IGD convenes industry to unlock harmonised solution to environment labelling

14 October, 21

IGD has kicked off a new workstream on environment labelling, to mobilise food and consumer goods businesses to develop a harmonised solution that the whole sector can get behind.

The workstream’s initial focus is on creating a strategic framework for an environment labelling scheme that will provide consistent and transparent information for consumers, enabling them to make more informed choices at point of sale.

Susan Barratt, CEO of IGD, said: “With the support of a steering group of senior industry representatives, IGD has set out to develop a recommended strategic framework for environmental labelling in the UK by the end of 2021. We recognise there is a growing appetite from all parts of the food system to measure and communicate the environmental impact of individual products, to drive positive change in consumption habits. We also know there is a real desire for collaboration, to champion a science-based approach to environment labelling supported by robust consumer insights.”

With its ambition to deliver positive social impact in partnership with the food and consumer goods industry, IGD already has a rich heritage in bringing industry together to tackle the issues that matter most to society. This latest workstream builds on IGD’s experience in nutritional labelling, where the organisation has previously led a joined-up industry approach to make it easier for consumers to use and understand nutrition labels and to enable them to draw comparisons between products in a consistent way*.

To deliver its environment labelling workstream, IGD has commissioned sustainability experts Anthesis to develop a recommended industry framework. Product footprinting experts from ERM will also provide support, while IGD will also seek input where relevant from other experts across academia, NGOs and government.

Susan adds: “This agenda is moving at pace. Without a coordinated approach from the whole UK food sector, we risk confusing consumers and undermining the credibility of any labels that are being trialled. Environment labelling is a very complex area, with many unanswered questions in terms of data accessibility, governance, relevant impact indicators and scoring methodology, as well as the most effective way to visualise the information on-pack.

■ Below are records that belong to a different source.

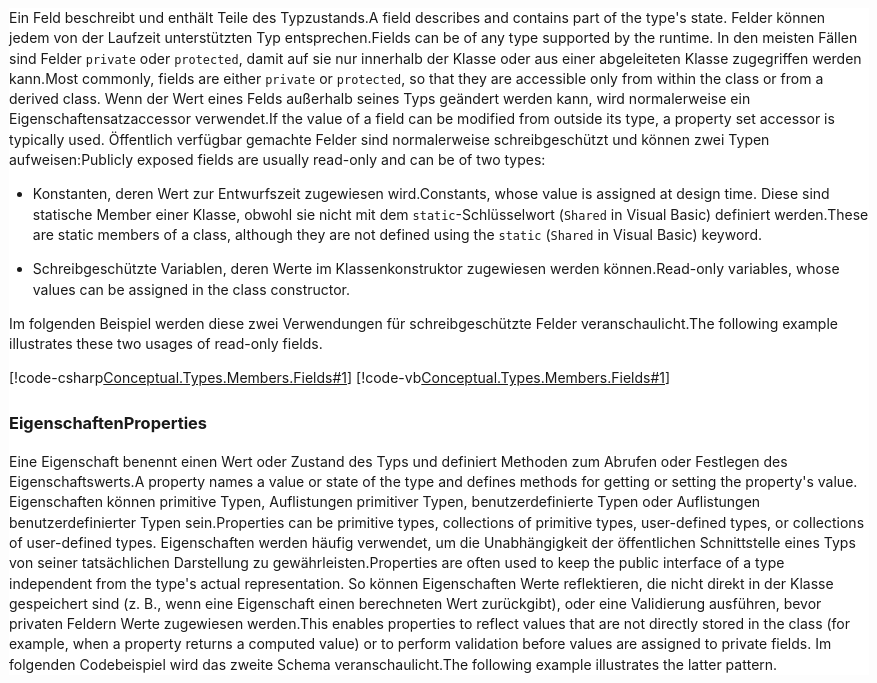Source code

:  <span data-ttu-id="69c45-290">Ein Feld beschreibt und enthält Teile des Typzustands.</span><span class="sxs-lookup"><span data-stu-id="69c45-290">A field describes and contains part of the type's state.</span></span> <span data-ttu-id="69c45-291">Felder können jedem von der Laufzeit unterstützten Typ entsprechen.</span><span class="sxs-lookup"><span data-stu-id="69c45-291">Fields can be of any type supported by the runtime.</span></span> <span data-ttu-id="69c45-292">In den meisten Fällen sind Felder `private` oder `protected`, damit auf sie nur innerhalb der Klasse oder aus einer abgeleiteten Klasse zugegriffen werden kann.</span><span class="sxs-lookup"><span data-stu-id="69c45-292">Most commonly, fields are either `private` or `protected`, so that they are accessible only from within the class or from a derived class.</span></span> <span data-ttu-id="69c45-293">Wenn der Wert eines Felds außerhalb seines Typs geändert werden kann, wird normalerweise ein Eigenschaftensatzaccessor verwendet.</span><span class="sxs-lookup"><span data-stu-id="69c45-293">If the value of a field can be modified from outside its type, a property set accessor is typically used.</span></span> <span data-ttu-id="69c45-294">Öffentlich verfügbar gemachte Felder sind normalerweise schreibgeschützt und können zwei Typen aufweisen:</span><span class="sxs-lookup"><span data-stu-id="69c45-294">Publicly exposed fields are usually read-only and can be of two types:</span></span>  
  
- <span data-ttu-id="69c45-295">Konstanten, deren Wert zur Entwurfszeit zugewiesen wird.</span><span class="sxs-lookup"><span data-stu-id="69c45-295">Constants, whose value is assigned at design time.</span></span> <span data-ttu-id="69c45-296">Diese sind statische Member einer Klasse, obwohl sie nicht mit dem `static`-Schlüsselwort (`Shared` in Visual Basic) definiert werden.</span><span class="sxs-lookup"><span data-stu-id="69c45-296">These are static members of a class, although they are not defined using the `static` (`Shared` in Visual Basic) keyword.</span></span>  
  
- <span data-ttu-id="69c45-297">Schreibgeschützte Variablen, deren Werte im Klassenkonstruktor zugewiesen werden können.</span><span class="sxs-lookup"><span data-stu-id="69c45-297">Read-only variables, whose values can be assigned in the class constructor.</span></span>  
  
 <span data-ttu-id="69c45-298">Im folgenden Beispiel werden diese zwei Verwendungen für schreibgeschützte Felder veranschaulicht.</span><span class="sxs-lookup"><span data-stu-id="69c45-298">The following example illustrates these two usages of read-only fields.</span></span>  
  
 [!code-csharp[Conceptual.Types.Members.Fields#1](../../../samples/snippets/csharp/VS_Snippets_CLR/conceptual.types.members.fields/cs/example.cs#1)]
 [!code-vb[Conceptual.Types.Members.Fields#1](../../../samples/snippets/visualbasic/VS_Snippets_CLR/conceptual.types.members.fields/vb/example.vb#1)]  

### <a name="properties"></a><span data-ttu-id="69c45-299">Eigenschaften</span><span class="sxs-lookup"><span data-stu-id="69c45-299">Properties</span></span>

 <span data-ttu-id="69c45-300">Eine Eigenschaft benennt einen Wert oder Zustand des Typs und definiert Methoden zum Abrufen oder Festlegen des Eigenschaftswerts.</span><span class="sxs-lookup"><span data-stu-id="69c45-300">A property names a value or state of the type and defines methods for getting or setting the property's value.</span></span> <span data-ttu-id="69c45-301">Eigenschaften können primitive Typen, Auflistungen primitiver Typen, benutzerdefinierte Typen oder Auflistungen benutzerdefinierter Typen sein.</span><span class="sxs-lookup"><span data-stu-id="69c45-301">Properties can be primitive types, collections of primitive types, user-defined types, or collections of user-defined types.</span></span> <span data-ttu-id="69c45-302">Eigenschaften werden häufig verwendet, um die Unabhängigkeit der öffentlichen Schnittstelle eines Typs von seiner tatsächlichen Darstellung zu gewährleisten.</span><span class="sxs-lookup"><span data-stu-id="69c45-302">Properties are often used to keep the public interface of a type independent from the type's actual representation.</span></span> <span data-ttu-id="69c45-303">So können Eigenschaften Werte reflektieren, die nicht direkt in der Klasse gespeichert sind (z. B., wenn eine Eigenschaft einen berechneten Wert zurückgibt), oder eine Validierung ausführen, bevor privaten Feldern Werte zugewiesen werden.</span><span class="sxs-lookup"><span data-stu-id="69c45-303">This enables properties to reflect values that are not directly stored in the class (for example, when a property returns a computed value) or to perform validation before values are assigned to private fields.</span></span> <span data-ttu-id="69c45-304">Im folgenden Codebeispiel wird das zweite Schema veranschaulicht.</span><span class="sxs-lookup"><span data-stu-id="69c45-304">The following example illustrates the latter pattern.</span></span>  
  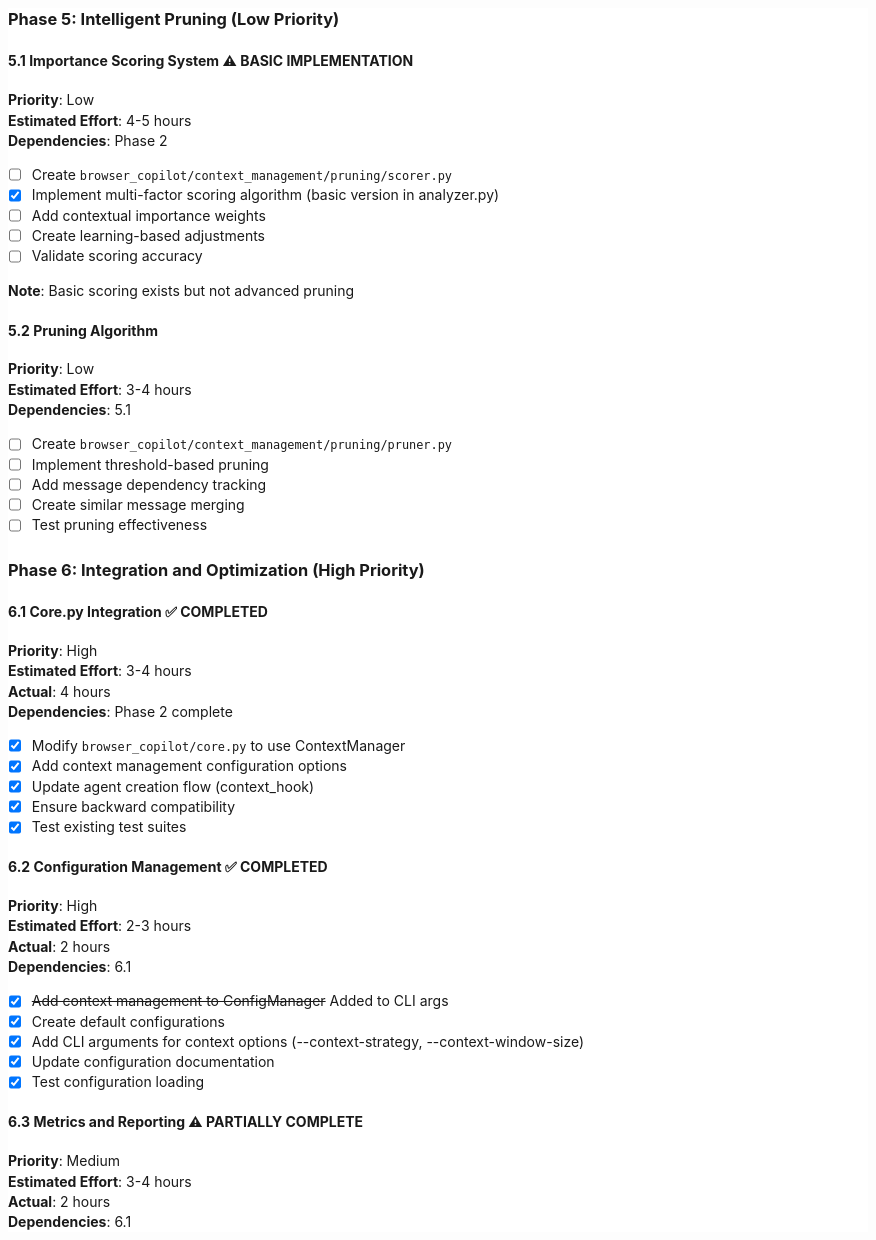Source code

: ### Phase 5: Intelligent Pruning (Low Priority)

#### 5.1 Importance Scoring System ⚠️ BASIC IMPLEMENTATION
**Priority**: Low  
**Estimated Effort**: 4-5 hours  
**Dependencies**: Phase 2

- [ ] Create `browser_copilot/context_management/pruning/scorer.py`
- [x] Implement multi-factor scoring algorithm (basic version in analyzer.py)
- [ ] Add contextual importance weights
- [ ] Create learning-based adjustments
- [ ] Validate scoring accuracy

**Note**: Basic scoring exists but not advanced pruning

#### 5.2 Pruning Algorithm
**Priority**: Low  
**Estimated Effort**: 3-4 hours  
**Dependencies**: 5.1

- [ ] Create `browser_copilot/context_management/pruning/pruner.py`
- [ ] Implement threshold-based pruning
- [ ] Add message dependency tracking
- [ ] Create similar message merging
- [ ] Test pruning effectiveness

### Phase 6: Integration and Optimization (High Priority)

#### 6.1 Core.py Integration ✅ COMPLETED
**Priority**: High  
**Estimated Effort**: 3-4 hours  
**Actual**: 4 hours  
**Dependencies**: Phase 2 complete

- [x] Modify `browser_copilot/core.py` to use ContextManager
- [x] Add context management configuration options
- [x] Update agent creation flow (context_hook)
- [x] Ensure backward compatibility
- [x] Test existing test suites

#### 6.2 Configuration Management ✅ COMPLETED
**Priority**: High  
**Estimated Effort**: 2-3 hours  
**Actual**: 2 hours  
**Dependencies**: 6.1

- [x] ~~Add context management to ConfigManager~~ Added to CLI args
- [x] Create default configurations
- [x] Add CLI arguments for context options (--context-strategy, --context-window-size)
- [x] Update configuration documentation
- [x] Test configuration loading

#### 6.3 Metrics and Reporting ⚠️ PARTIALLY COMPLETE
**Priority**: Medium  
**Estimated Effort**: 3-4 hours  
**Actual**: 2 hours  
**Dependencies**: 6.1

“To be successful, any solution needs to be pragmatic, possible for the industry to adopt at scale and able to be used by businesses both large and small. We are working closely with our steering group and consulting widely through our broad industry network of technical and sustainability experts. We are also engaging with existing schemes in the UK and Europe to build on their learning as we shape our recommendations. We are aware of the need to move at speed, to deliver positive, lasting change.”